A month after I got kicked out I got an email from the dojo letting me know that Yamada Sensei said I can come back to New York Aikikai as a member or as a visitor. It was a one-line email. There was no attempt at discussion, reconciliation or healing, nothing. It felt cold. I didn’t want to return to New York Aikikai. What would be there for me? Hostility from Yamada Sensei and many of the people I considered my friends? I’d be wearing this incident. It would never be the same. It's not where I want to train anymore.
I wondered, why this change of heart a month later? What I've heard, and I don’t know how accurate this is, is that there was no good public excuse for kicking me out and it was the cause of a lot of social media posts critical of the USAF and Yamada Sensei. They thought it would fix the problem by letting me train there again. If they really wanted to fix the problem they would have asked me to meet with them with the intention of working out some kind of reconciliation. But they didn’t.
I’m trying to move on but it’s hard. It’s like losing a loved one. New York Aikikai was a major part of my life for four decades. A friend got my things from New York Aikikai, met me on the northwest corner of Union Square outside Petco and handed me a bag with my hakama, belt and kneepads. And then it was over.

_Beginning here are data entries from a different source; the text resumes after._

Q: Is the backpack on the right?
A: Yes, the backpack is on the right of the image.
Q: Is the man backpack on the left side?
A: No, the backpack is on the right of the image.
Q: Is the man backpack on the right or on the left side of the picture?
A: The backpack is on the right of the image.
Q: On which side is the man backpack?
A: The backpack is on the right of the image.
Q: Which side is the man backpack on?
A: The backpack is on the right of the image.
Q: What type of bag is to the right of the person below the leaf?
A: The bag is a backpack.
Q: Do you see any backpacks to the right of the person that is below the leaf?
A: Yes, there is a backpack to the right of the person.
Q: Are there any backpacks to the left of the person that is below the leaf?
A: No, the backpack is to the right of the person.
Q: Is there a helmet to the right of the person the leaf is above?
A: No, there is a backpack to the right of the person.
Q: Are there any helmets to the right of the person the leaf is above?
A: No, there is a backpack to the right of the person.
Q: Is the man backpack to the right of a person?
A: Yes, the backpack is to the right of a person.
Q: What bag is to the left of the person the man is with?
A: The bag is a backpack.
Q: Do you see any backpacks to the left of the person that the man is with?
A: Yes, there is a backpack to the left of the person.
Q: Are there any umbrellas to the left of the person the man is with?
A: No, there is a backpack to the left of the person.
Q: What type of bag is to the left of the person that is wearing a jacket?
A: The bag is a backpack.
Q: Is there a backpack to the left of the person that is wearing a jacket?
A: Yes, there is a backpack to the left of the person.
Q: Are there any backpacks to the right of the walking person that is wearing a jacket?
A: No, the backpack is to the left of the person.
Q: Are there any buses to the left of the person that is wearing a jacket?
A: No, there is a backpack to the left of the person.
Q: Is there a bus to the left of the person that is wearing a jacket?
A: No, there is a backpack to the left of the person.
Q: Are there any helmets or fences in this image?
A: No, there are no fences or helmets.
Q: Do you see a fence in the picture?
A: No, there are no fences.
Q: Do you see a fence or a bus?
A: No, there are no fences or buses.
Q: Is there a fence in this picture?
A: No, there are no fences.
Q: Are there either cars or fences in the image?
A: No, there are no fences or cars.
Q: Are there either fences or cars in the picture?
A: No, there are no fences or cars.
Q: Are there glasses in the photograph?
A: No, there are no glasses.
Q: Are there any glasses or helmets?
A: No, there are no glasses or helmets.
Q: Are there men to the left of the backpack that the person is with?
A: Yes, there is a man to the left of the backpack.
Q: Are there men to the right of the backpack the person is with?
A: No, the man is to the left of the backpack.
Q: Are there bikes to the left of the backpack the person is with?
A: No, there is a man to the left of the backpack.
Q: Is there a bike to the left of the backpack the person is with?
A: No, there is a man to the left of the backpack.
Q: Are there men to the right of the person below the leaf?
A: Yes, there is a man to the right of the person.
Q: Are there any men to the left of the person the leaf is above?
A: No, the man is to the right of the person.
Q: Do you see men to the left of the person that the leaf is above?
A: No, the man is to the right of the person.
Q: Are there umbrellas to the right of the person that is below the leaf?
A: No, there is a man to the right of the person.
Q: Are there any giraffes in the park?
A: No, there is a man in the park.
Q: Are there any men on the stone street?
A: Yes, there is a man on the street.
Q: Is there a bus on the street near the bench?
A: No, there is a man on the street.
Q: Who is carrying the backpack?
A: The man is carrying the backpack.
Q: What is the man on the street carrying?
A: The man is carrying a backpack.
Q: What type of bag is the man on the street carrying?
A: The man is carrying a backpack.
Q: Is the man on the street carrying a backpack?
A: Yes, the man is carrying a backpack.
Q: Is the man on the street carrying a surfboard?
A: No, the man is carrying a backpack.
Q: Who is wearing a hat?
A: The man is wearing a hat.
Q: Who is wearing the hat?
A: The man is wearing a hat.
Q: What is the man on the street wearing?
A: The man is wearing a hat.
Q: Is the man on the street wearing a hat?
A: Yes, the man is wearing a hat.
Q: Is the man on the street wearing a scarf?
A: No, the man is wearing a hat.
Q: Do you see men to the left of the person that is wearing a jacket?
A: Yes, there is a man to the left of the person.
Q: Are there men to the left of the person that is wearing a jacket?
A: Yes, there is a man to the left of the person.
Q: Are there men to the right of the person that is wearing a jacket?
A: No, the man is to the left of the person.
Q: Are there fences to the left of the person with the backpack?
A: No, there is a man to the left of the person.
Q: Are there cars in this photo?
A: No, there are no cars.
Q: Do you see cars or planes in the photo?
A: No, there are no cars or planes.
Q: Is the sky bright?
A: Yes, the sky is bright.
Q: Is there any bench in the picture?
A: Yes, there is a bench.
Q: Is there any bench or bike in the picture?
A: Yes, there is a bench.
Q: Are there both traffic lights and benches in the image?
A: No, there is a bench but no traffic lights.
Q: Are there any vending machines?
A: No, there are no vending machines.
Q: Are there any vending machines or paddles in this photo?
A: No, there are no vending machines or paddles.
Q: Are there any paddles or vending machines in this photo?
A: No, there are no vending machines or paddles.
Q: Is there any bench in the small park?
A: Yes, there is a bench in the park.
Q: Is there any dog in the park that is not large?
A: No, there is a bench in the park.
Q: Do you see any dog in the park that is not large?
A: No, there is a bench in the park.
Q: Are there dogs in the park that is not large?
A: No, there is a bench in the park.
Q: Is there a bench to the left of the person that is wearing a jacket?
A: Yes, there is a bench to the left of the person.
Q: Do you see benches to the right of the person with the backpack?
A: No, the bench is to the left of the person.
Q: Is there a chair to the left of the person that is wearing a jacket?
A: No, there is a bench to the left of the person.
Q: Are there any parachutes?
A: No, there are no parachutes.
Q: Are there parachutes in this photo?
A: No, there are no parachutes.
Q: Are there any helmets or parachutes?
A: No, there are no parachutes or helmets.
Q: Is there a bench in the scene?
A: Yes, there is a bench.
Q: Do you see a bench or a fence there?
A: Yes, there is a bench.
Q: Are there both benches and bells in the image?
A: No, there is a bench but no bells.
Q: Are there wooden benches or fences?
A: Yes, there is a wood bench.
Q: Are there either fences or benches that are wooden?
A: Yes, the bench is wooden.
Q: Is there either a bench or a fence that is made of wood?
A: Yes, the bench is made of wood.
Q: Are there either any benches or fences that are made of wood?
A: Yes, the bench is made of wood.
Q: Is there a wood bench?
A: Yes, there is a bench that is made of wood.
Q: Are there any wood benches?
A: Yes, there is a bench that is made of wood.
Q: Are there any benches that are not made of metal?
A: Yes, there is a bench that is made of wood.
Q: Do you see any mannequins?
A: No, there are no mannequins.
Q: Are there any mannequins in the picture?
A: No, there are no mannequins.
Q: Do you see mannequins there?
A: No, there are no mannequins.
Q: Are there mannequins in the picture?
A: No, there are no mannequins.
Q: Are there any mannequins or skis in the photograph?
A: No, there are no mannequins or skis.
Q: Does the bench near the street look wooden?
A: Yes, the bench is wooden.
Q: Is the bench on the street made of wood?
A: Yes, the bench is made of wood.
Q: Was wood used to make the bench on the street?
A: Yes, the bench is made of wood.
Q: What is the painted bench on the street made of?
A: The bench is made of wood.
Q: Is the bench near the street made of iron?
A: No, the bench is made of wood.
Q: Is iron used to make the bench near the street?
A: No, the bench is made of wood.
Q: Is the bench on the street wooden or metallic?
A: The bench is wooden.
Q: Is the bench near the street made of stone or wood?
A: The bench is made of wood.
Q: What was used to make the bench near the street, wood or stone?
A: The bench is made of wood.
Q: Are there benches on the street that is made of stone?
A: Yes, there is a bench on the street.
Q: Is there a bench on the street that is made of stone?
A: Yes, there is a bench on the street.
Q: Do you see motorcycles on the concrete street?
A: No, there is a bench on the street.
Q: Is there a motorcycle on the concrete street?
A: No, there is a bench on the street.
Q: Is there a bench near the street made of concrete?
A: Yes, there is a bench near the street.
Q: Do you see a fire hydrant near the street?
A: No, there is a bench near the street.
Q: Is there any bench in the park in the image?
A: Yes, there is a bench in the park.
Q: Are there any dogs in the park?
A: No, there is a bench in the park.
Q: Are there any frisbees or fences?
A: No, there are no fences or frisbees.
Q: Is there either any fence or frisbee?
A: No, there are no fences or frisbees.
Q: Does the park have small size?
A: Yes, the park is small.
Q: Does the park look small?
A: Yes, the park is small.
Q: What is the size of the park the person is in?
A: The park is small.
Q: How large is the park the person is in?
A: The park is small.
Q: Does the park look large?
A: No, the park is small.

Even for people who weren’t impacted by the petition like I was, the trauma of what happened sits with everyone on some level. Instead of using it as an opportunity to seriously address the issue of gender inequality, the USAF tried to divert the conversation to side issues and sweep the heart of it under the rug. That won’t make the issue go away. It will be with us until it’s addressed in an inclusive way. But nothing changed. It’s affirmed that you have to keep quiet or there will be consequences. What happened made it uncomfortable to keep quiet and frightening to speak up. It hangs over us like a fog.
I do aikido for fun. But it doesn't always go that way. It's like having someone you’re training with wildly attack you. It wasn’t what you wanted but you have to figure out how to deal with it. You don’t deal with it by running away.

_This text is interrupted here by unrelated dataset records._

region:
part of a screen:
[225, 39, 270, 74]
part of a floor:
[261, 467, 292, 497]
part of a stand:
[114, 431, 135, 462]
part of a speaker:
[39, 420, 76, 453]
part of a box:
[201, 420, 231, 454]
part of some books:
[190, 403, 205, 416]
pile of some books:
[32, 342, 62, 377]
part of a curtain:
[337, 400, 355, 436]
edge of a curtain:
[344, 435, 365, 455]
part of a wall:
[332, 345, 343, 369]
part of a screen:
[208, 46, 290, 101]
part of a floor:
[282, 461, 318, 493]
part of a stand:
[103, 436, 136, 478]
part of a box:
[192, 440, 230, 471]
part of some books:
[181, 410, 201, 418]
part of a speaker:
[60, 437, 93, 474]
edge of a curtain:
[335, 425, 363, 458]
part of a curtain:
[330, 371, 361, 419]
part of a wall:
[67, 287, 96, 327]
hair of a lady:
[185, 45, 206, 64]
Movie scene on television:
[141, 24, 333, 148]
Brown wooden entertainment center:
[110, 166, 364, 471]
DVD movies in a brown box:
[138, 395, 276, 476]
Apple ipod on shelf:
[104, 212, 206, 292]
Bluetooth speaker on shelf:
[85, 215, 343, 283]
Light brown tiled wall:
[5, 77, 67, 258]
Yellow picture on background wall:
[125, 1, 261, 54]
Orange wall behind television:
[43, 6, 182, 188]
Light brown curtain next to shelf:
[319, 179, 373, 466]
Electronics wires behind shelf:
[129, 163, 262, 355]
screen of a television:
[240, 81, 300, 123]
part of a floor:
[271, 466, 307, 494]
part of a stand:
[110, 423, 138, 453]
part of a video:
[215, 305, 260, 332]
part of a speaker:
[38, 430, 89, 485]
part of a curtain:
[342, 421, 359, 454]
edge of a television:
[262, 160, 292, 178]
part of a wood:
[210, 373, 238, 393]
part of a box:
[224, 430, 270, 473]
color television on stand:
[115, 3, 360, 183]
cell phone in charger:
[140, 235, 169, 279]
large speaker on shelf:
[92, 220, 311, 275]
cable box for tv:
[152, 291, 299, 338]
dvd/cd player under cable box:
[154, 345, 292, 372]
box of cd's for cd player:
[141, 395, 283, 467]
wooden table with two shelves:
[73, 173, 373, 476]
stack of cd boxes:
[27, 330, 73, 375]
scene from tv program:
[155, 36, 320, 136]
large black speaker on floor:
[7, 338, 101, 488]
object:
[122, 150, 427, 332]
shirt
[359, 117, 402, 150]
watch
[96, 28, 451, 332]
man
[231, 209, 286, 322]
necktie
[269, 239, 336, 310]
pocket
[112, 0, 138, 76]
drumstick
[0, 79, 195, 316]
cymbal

Since this has happened people who have questioned decisions made by the USAF in the past are stepping forward and telling their stories. They decided to leave. One thing that has been uplifting are the connections I’ve made with the people who see it through similar eyes. Many of these courageous people tried to address difficult issues and if they didn't get a good response made a conscious decision to make this major life change whereas all I did it was sign a petition.
It’s time to actively discuss how we’re going to move forward, and find a way to practice in an environment that we're proud of, where we support each other, where we listen to each other, where we interact using all of the things we've learned on the mat. By adding my voice to all the voices that share this hope maybe it will contribute to helping the community heal.

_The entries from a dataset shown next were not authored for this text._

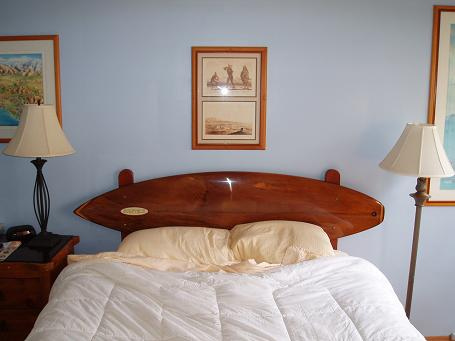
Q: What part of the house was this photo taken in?
A: Bedroom.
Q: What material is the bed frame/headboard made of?
A: Wood.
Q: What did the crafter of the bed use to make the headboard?
A: Surfboard.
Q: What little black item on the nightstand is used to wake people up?
A: Alarm clock.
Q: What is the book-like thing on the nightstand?
A: Magazine.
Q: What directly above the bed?
A: Picture.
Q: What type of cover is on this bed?
A: Down comforter.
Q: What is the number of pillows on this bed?
A: 2.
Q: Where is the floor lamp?
A: Right of the bed.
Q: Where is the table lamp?
A: Left of the bed.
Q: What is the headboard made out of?
A: Wood.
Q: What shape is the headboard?
A: Shaped like a surfboard.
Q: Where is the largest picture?
A: On the wall to the right.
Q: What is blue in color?
A: The wall.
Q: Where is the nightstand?
A: Left of the bed.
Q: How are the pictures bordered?
A: With brown picture frames.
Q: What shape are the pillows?
A: Rectangle.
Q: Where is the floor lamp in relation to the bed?
A: On the right.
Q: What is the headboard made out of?
A: Wood.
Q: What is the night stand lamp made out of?
A: Metal.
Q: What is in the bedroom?
A: Bed.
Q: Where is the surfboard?
A: Head board.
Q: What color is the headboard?
A: Brown.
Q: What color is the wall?
A: Blue.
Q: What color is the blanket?
A: White.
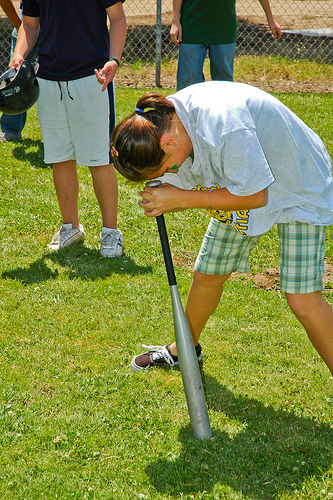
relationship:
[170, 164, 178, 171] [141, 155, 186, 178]
paint on face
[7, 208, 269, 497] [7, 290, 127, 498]
field in grass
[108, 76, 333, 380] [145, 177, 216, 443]
woman holding bat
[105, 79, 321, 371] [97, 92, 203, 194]
woman with head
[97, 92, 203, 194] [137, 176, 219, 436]
head on bat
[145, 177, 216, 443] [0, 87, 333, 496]
bat on ground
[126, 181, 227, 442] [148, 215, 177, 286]
bat with handle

It’s important to live our principles, even when it’s way riskier than to comply with the status quo. Many people in the community felt that they couldn’t do anything about the fallout over the petition; but there were also many people who left because they couldn’t support a culture where there was retaliation toward people expressing differing viewpoints in a respectful way. Aikido is about mutual respect, and I hope we can finally start practicing that ideal. If we can do that, aikido will thrive. This kind of restructuring will obviously be one where women have an equal role. If that were to happen, then the whole thing will have been worth it.